*To-do item*
Locate every line below that contains the word "pixels" and copy it.

*Data for analysis*
----------
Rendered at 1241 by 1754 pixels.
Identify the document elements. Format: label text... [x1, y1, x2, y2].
----------
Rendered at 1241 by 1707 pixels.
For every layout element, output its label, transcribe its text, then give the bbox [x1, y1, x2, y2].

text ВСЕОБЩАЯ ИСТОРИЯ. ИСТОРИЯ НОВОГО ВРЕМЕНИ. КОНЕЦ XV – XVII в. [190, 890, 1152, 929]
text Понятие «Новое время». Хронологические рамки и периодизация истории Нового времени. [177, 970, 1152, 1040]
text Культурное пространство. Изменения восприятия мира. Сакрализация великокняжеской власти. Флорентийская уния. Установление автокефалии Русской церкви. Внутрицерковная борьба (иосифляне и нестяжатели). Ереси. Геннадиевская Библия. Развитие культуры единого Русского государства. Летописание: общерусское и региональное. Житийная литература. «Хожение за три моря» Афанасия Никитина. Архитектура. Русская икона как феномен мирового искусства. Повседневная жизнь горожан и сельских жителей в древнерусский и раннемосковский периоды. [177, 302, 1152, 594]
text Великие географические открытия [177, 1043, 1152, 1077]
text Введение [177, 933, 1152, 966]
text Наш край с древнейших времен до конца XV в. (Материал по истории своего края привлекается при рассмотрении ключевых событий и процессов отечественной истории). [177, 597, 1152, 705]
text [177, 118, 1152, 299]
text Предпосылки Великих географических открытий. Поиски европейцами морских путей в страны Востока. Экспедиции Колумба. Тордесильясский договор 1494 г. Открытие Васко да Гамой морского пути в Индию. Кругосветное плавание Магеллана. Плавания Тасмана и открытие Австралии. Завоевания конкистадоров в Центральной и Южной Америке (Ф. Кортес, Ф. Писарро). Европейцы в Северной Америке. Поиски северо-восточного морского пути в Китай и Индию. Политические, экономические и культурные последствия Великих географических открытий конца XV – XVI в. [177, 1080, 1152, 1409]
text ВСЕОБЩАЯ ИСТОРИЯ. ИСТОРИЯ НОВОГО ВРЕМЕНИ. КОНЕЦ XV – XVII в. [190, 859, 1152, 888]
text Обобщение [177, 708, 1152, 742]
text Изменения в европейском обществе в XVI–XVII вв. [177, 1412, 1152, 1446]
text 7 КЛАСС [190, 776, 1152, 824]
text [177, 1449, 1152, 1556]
----------
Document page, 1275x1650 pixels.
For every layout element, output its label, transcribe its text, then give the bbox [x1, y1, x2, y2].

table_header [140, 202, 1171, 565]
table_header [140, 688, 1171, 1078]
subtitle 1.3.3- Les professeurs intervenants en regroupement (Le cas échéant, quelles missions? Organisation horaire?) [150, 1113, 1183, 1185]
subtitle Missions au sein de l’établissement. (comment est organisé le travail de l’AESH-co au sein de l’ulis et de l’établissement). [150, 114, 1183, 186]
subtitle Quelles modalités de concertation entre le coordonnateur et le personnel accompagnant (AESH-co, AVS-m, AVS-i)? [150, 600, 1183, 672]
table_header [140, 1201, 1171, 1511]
----------
*Exercise output*
Rendered at 1241 by 1754 pixels.
Rendered at 1241 by 1707 pixels.
Document page, 1275x1650 pixels.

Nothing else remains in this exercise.